Another would be that it will be an "ethical requirement" that the prosecutor refrain from "violating internationally recognized human rights" -- therefore he can never seek the DP, even when authorized by years of state law and practice.
I could go on and on. Once the defense bar gets this kind of leverage over its opposition, only its florid imagination places a limit on the strangulation of criminal procedure it will pass off as "ethical" requirements.
(One more to illustrate the absurdity of it: "It shall be unethical, as fundamentally unfair, for a prosecutor to attempt to overwhelm an indigent defendant by calling more than two witnesses for the state.").

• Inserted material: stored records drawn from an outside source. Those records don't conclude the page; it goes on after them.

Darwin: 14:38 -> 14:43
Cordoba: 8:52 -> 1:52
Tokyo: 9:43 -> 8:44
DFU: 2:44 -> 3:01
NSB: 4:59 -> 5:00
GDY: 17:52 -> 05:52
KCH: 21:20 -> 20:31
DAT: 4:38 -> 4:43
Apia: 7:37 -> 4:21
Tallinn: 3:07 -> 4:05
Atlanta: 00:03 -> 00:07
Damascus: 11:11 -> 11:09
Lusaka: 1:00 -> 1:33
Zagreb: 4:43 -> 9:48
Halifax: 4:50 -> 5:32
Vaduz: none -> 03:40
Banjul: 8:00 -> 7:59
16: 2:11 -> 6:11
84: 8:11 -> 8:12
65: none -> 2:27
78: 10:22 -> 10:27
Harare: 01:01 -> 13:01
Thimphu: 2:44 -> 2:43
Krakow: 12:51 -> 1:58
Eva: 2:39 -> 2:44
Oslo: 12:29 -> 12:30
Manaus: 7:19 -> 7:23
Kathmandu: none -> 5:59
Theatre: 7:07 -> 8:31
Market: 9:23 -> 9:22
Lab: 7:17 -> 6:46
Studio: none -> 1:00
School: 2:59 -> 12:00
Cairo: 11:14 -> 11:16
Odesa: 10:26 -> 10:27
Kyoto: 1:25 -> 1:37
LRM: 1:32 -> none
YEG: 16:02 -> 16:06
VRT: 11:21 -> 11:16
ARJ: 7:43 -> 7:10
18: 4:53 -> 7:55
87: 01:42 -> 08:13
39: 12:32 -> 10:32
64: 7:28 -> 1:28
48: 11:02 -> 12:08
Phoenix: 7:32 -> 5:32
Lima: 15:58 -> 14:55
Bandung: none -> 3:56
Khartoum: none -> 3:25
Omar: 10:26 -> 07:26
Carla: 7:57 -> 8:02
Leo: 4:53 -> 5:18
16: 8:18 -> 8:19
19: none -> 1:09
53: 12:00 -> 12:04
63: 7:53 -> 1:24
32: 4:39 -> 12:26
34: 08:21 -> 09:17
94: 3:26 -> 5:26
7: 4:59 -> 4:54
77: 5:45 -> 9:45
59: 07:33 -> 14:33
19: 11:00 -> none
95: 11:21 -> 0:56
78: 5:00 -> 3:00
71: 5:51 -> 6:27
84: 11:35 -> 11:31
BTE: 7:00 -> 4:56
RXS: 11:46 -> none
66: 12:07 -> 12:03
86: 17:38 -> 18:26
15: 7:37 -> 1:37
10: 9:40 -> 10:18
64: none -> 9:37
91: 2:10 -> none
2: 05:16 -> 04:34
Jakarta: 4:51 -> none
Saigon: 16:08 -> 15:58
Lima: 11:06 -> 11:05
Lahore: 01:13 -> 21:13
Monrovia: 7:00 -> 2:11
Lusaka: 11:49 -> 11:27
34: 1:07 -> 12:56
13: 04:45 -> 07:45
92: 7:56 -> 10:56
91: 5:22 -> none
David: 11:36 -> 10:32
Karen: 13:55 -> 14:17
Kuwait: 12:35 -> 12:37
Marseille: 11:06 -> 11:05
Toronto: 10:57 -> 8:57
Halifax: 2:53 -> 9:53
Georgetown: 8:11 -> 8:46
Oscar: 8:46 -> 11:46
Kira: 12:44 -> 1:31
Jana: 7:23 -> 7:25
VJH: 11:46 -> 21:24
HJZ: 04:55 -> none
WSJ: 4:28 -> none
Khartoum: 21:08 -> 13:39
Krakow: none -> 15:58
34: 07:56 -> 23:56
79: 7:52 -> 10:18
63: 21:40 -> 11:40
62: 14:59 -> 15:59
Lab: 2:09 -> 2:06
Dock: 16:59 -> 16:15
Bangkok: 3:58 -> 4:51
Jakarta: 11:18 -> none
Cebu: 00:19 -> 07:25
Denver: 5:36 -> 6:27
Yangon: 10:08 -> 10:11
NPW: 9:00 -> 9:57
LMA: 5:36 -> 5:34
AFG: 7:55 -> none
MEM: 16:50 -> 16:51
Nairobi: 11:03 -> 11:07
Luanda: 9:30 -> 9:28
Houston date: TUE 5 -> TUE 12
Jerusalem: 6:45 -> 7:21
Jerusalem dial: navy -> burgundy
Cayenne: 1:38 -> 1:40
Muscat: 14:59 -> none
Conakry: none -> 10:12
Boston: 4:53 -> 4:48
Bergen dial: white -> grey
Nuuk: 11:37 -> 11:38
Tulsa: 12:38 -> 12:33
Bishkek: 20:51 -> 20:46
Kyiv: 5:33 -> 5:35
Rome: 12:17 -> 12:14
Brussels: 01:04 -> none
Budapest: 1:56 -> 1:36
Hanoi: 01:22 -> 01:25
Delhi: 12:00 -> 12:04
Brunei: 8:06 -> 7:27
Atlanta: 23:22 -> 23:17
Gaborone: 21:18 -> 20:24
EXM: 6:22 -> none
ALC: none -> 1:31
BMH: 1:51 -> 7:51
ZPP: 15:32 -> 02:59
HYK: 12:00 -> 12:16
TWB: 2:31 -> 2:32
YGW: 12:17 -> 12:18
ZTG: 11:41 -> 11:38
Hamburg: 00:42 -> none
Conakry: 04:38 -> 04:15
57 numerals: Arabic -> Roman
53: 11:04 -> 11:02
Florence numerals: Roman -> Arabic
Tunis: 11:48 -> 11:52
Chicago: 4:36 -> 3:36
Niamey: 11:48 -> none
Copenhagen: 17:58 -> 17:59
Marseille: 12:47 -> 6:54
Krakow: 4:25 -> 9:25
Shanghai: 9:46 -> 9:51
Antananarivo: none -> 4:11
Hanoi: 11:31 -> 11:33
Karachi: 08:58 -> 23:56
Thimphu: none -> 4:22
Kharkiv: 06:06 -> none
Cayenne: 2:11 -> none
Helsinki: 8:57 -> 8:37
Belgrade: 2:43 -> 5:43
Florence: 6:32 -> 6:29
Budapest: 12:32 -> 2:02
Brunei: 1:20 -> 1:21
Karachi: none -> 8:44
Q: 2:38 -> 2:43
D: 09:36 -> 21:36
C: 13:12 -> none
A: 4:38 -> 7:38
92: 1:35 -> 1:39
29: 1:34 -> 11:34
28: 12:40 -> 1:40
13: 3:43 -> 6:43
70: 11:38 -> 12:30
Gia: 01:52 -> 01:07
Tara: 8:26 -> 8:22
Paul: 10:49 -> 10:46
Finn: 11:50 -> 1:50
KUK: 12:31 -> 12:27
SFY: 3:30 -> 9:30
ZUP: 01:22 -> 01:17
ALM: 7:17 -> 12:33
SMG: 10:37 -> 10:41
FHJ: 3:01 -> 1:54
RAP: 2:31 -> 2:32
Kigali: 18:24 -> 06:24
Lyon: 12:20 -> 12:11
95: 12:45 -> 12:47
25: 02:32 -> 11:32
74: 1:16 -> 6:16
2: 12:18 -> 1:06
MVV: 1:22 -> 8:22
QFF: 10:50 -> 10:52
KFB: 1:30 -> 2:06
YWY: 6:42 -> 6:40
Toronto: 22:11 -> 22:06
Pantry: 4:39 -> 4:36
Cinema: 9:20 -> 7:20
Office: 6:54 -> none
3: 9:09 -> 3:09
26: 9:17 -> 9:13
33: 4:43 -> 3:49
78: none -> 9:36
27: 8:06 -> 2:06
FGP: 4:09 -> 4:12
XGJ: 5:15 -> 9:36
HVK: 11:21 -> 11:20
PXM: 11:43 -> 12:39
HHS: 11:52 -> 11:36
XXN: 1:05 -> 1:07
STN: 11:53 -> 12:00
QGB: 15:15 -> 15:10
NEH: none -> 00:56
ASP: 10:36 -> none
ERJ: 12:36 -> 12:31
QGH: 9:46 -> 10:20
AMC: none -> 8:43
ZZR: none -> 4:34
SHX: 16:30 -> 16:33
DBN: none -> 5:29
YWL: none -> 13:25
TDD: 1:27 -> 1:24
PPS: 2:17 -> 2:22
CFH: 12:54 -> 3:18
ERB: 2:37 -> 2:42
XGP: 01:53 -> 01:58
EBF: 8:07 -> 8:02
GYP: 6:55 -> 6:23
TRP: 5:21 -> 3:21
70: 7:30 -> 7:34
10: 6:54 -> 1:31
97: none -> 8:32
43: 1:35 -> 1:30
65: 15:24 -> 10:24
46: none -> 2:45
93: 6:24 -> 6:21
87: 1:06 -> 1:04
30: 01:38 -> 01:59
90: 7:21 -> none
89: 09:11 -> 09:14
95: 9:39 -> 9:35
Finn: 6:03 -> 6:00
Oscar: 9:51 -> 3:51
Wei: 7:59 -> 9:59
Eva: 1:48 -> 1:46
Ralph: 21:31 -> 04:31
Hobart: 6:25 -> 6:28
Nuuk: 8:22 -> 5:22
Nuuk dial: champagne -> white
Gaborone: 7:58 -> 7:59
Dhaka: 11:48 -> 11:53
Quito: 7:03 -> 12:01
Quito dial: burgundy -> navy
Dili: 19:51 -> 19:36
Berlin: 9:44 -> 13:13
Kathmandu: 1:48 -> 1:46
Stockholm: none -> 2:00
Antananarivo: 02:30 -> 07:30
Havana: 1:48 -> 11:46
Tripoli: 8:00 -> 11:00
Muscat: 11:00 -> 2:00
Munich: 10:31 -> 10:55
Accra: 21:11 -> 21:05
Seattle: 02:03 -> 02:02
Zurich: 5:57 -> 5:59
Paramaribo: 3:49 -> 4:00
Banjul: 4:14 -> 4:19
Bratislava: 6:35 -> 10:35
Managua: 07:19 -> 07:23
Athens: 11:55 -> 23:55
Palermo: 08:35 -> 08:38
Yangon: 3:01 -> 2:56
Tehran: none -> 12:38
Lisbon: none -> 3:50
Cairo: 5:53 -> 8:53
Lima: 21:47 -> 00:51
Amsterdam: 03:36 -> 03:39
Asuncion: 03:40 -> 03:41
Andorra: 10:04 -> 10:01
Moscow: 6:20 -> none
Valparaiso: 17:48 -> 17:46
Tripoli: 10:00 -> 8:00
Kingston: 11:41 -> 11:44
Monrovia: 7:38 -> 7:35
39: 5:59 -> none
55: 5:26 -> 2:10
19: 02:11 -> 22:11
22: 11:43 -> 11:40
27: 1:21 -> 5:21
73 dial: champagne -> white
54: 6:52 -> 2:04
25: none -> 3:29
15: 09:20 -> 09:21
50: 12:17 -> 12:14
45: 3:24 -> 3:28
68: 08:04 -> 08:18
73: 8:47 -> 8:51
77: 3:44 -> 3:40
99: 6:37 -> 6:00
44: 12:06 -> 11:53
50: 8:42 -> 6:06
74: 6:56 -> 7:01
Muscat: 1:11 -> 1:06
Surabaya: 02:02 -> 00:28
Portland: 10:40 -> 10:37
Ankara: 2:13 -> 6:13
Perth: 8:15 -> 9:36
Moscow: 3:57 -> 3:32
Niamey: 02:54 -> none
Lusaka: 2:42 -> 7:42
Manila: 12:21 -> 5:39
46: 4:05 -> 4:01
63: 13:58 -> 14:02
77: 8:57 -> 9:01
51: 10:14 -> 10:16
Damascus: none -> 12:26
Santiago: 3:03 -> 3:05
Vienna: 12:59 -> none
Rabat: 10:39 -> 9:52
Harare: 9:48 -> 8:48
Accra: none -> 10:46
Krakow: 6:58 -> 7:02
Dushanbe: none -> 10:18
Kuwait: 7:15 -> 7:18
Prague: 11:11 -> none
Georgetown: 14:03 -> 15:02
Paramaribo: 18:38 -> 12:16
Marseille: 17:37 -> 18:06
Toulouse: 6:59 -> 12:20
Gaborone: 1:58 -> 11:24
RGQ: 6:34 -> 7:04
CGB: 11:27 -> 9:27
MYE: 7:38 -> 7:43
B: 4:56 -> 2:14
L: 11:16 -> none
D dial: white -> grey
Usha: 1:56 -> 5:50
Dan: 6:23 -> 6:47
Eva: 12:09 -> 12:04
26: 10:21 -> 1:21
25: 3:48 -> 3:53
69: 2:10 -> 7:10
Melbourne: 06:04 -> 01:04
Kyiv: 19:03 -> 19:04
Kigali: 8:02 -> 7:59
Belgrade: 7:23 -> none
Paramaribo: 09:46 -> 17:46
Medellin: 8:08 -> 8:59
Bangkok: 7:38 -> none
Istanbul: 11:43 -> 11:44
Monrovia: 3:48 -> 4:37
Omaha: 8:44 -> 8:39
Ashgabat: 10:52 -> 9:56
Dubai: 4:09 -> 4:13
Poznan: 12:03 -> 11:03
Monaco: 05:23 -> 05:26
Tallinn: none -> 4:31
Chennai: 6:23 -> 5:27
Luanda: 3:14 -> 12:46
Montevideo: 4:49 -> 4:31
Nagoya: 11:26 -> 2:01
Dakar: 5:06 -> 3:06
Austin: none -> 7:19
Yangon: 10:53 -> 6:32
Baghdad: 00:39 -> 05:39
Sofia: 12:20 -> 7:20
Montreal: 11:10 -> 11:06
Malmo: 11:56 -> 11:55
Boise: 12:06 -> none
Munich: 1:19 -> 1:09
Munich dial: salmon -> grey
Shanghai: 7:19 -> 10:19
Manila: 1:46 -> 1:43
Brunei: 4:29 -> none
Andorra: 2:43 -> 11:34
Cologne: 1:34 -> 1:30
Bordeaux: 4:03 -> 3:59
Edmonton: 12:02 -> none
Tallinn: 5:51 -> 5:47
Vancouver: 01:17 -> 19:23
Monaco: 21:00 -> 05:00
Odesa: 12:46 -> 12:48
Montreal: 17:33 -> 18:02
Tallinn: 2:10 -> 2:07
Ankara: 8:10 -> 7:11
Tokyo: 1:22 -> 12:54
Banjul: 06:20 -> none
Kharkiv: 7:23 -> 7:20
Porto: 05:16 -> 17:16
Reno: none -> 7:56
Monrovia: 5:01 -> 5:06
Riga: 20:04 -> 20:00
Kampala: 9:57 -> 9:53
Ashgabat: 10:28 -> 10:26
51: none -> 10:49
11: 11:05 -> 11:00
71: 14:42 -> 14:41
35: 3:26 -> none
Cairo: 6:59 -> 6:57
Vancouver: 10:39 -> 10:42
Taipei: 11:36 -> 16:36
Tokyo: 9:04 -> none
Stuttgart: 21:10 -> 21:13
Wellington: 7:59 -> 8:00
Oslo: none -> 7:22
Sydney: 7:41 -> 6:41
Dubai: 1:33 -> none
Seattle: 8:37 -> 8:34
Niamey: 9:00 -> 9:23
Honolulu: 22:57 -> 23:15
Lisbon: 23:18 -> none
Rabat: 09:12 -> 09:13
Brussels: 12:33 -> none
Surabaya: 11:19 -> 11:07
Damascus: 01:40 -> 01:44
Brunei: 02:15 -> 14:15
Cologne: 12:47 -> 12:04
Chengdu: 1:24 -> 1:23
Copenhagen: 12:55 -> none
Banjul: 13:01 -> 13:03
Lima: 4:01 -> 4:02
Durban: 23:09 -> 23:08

The problem, ultimately, in my view, is that one has to look at what the categorical imperatives are. Quite bluntly, in this particular case, I don't really care what the possible ramifications. At least one of these cops were subjected to a criminal trial without probable cause. That is an ethical violation under current rules.
At the end of the day, prosecutors get immunity. OK fine--but that means when they do serious wrong, they need to be held to account. To bring up one notorious case--Mike Nifong. For his own political ends, he wanted to send completely innocent people off to prison for decades, and he tried to do just that. One day in the slammer just isn't enough. Now, in his case, he was disbarred, and the defendants were paid handsomely, but he did not suffer the punishment he should have.
What Mosby did, under any system of ethics, rules is simply not supposed to happen. The idea that she should keep the privilege of a law license, seems to me, simply wrong. She tried to ruin Officer Nero's life in a patent abuse of power. Society, in my view, owes to him to punish this woman.